**Direction 1**
In the listing, update the stretch from the line with "scientific name: Nasa dolichostemon" through the line with "catalogue / barcode: US 2655717" by changing "collectors" to "collected by" and leaving everything else unchanged. Return only those lines.

**Text extract**
>>>>>

Time to read: 5 min
In my previous article, I explored the potential unintended consequences that the EU Corporate Sustainability Due Diligence Directive (CSDDD) might have on organizations and individuals from developing and emerging economies. Now, let’s dive into three unintended consequences that the CSDDD could have on companies based in the EU.
Disproportionate Administrative Costs for SMEs and Micro Enterprises
Compliance requirements—such as environmental or human rights due diligence—can often result in higher per-employee administrative costs for smaller businesses than for large multinationals.
While larger companies may have the resources to set up specialized compliance teams, SMEs and micro entities may need to hire external consultants or divert crucial resources from growth, research, or product development. In other words, the mandate for a “cleaner” supply chain doesn’t magically scale down administrative costs for smaller enterprises.
Potential for Liability Overreach
Under the proposal, companies can be held liable for adverse human rights and environmental impacts in their supply chains, even when the harm is caused by distant suppliers.
Without clear boundaries for liability, companies could be exposed to costly lawsuits or forced into heavy “defensive compliance,” spending time and money on legal protections rather than on genuine, deeper improvements to their supply chains.
Heightened liability can deter companies from working with smaller or less-established suppliers in “riskier” regions, potentially cutting off vital business relationships for developing economies and hindering certain suppliers’ growth.

<<<<<

**Material supplied**
>>>>>

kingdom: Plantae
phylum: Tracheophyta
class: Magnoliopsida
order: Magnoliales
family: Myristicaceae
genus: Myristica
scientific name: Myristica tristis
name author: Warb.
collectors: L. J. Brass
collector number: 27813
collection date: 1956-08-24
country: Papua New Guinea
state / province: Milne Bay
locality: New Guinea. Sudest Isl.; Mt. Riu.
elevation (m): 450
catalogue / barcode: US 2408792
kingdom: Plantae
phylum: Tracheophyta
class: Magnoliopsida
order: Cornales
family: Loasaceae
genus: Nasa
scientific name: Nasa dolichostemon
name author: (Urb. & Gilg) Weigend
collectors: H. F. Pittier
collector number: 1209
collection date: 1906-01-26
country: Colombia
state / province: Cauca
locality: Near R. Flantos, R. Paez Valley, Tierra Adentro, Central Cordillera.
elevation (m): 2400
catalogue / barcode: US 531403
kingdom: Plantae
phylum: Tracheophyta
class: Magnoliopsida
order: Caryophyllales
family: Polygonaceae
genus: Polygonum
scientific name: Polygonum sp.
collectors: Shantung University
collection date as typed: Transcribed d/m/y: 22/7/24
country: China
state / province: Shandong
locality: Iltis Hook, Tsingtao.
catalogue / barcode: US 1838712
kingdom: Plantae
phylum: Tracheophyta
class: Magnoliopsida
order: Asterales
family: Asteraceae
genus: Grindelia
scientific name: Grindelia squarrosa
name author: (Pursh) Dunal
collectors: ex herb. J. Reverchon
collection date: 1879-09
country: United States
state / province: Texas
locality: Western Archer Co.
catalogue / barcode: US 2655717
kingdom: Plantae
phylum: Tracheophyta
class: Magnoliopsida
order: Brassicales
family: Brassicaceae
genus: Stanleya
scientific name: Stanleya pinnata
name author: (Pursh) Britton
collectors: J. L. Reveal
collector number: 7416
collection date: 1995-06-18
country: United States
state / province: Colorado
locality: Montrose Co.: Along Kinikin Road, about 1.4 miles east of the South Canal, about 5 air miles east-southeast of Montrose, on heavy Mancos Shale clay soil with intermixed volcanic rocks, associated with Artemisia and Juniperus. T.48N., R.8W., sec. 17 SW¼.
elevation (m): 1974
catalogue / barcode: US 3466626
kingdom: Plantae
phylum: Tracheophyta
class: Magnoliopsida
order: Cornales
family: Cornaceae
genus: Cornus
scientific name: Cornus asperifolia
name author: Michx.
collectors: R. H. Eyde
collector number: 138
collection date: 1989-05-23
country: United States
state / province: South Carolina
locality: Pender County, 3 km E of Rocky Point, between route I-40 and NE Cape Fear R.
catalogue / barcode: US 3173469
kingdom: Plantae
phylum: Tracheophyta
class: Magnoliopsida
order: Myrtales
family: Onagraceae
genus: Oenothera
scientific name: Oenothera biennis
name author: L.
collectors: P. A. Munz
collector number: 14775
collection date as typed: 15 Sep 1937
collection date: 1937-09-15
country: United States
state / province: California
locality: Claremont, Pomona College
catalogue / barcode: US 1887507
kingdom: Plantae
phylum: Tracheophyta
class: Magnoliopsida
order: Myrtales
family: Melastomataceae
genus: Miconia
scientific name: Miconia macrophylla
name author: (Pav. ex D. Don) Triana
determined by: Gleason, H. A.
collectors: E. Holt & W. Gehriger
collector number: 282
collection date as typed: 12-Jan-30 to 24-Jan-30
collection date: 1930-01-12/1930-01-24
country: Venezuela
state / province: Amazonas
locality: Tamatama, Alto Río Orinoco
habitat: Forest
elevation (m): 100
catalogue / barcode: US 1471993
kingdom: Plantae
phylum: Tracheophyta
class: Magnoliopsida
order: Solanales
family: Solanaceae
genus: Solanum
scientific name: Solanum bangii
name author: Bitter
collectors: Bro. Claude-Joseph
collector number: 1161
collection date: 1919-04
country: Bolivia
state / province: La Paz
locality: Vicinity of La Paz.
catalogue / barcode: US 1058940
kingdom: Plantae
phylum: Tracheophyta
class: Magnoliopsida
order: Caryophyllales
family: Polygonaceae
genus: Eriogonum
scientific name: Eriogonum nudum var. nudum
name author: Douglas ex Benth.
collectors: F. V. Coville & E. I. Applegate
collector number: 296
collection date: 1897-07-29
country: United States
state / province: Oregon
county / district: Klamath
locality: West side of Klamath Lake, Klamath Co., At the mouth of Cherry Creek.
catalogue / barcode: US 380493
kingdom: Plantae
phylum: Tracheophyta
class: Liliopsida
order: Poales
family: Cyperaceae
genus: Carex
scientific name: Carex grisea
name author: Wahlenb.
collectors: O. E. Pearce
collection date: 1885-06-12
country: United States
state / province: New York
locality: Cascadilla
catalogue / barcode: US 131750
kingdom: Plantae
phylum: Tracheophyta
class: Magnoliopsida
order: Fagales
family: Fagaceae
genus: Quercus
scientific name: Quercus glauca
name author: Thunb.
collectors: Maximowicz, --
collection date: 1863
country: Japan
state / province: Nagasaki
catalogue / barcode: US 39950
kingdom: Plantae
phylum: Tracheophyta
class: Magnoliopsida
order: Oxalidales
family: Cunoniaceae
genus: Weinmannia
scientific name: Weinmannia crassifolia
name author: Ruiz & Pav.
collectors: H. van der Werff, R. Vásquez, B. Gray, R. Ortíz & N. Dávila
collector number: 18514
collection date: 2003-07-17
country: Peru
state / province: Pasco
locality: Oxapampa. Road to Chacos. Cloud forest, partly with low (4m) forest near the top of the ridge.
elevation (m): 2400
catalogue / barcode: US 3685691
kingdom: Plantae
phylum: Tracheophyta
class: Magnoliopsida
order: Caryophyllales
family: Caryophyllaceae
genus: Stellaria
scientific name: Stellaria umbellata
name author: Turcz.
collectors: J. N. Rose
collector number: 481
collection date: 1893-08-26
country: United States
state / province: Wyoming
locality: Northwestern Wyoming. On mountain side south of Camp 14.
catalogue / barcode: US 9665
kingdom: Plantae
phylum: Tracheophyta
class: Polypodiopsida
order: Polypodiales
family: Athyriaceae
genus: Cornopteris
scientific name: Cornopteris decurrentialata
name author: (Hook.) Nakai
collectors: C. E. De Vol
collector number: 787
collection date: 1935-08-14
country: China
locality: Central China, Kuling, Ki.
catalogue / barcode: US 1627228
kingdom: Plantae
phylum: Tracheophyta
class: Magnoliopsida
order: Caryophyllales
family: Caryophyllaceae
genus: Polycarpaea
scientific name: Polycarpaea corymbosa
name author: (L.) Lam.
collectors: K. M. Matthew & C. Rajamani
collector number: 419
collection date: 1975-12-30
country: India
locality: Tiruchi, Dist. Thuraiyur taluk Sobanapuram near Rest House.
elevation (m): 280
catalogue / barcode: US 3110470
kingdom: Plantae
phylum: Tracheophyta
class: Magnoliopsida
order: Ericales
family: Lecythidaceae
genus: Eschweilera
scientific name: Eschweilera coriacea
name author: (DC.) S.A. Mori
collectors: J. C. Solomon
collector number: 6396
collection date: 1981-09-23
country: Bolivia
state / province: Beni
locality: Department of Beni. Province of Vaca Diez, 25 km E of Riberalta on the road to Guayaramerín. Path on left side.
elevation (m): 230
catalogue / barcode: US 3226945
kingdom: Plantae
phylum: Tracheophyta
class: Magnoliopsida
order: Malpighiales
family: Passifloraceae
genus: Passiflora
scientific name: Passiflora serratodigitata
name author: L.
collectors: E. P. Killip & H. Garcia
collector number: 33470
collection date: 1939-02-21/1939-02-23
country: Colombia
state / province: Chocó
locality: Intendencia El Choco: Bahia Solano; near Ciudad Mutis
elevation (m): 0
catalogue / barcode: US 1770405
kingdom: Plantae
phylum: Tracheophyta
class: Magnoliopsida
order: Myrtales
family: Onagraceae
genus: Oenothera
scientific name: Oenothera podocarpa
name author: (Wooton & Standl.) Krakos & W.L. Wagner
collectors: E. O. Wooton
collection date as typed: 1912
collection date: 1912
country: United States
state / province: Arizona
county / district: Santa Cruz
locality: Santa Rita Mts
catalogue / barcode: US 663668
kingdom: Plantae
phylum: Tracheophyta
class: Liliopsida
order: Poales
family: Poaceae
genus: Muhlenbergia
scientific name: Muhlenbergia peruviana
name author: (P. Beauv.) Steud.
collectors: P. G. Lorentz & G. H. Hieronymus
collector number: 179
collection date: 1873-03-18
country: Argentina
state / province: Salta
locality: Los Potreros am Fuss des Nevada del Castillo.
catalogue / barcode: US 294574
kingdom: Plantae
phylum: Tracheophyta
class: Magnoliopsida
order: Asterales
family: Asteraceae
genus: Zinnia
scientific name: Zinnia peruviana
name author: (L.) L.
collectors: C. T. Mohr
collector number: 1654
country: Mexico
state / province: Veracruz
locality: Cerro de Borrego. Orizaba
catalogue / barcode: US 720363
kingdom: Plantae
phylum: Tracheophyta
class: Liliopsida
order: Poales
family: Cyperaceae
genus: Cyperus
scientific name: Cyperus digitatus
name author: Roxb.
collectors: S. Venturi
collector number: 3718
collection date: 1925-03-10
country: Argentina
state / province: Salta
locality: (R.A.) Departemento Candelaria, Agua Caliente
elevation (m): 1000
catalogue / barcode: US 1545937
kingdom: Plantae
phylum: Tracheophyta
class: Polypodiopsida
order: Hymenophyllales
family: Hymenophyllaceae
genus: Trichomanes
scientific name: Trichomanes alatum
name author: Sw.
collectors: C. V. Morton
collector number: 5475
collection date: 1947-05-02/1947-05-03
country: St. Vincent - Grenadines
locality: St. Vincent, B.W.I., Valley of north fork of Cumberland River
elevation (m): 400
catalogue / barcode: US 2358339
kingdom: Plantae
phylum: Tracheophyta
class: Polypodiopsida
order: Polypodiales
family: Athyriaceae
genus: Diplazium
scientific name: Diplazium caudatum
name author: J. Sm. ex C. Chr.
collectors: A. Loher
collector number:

<<<<<

**Direction 2**
According to the article on the CSDDD, what are two things SMEs and micro entities may need to do to meet compliance requirements?

**Full output 1**
scientific name: Nasa dolichostemon
name author: (Urb. & Gilg) Weigend
collected by: H. F. Pittier
collector number: 1209
collection date: 1906-01-26
country: Colombia
state / province: Cauca
locality: Near R. Flantos, R. Paez Valley, Tierra Adentro, Central Cordillera.
elevation (m): 2400
catalogue / barcode: US 531403
kingdom: Plantae
phylum: Tracheophyta
class: Magnoliopsida
order: Caryophyllales
family: Polygonaceae
genus: Polygonum
scientific name: Polygonum sp.
collected by: Shantung University
collection date as typed: Transcribed d/m/y: 22/7/24
country: China
state / province: Shandong
locality: Iltis Hook, Tsingtao.
catalogue / barcode: US 1838712
kingdom: Plantae
phylum: Tracheophyta
class: Magnoliopsida
order: Asterales
family: Asteraceae
genus: Grindelia
scientific name: Grindelia squarrosa
name author: (Pursh) Dunal
collected by: ex herb. J. Reverchon
collection date: 1879-09
country: United States
state / province: Texas
locality: Western Archer Co.
catalogue / barcode: US 2655717

**Full output 2**
They may need to hire external consultants or divert crucial resources from growth, research, or product development.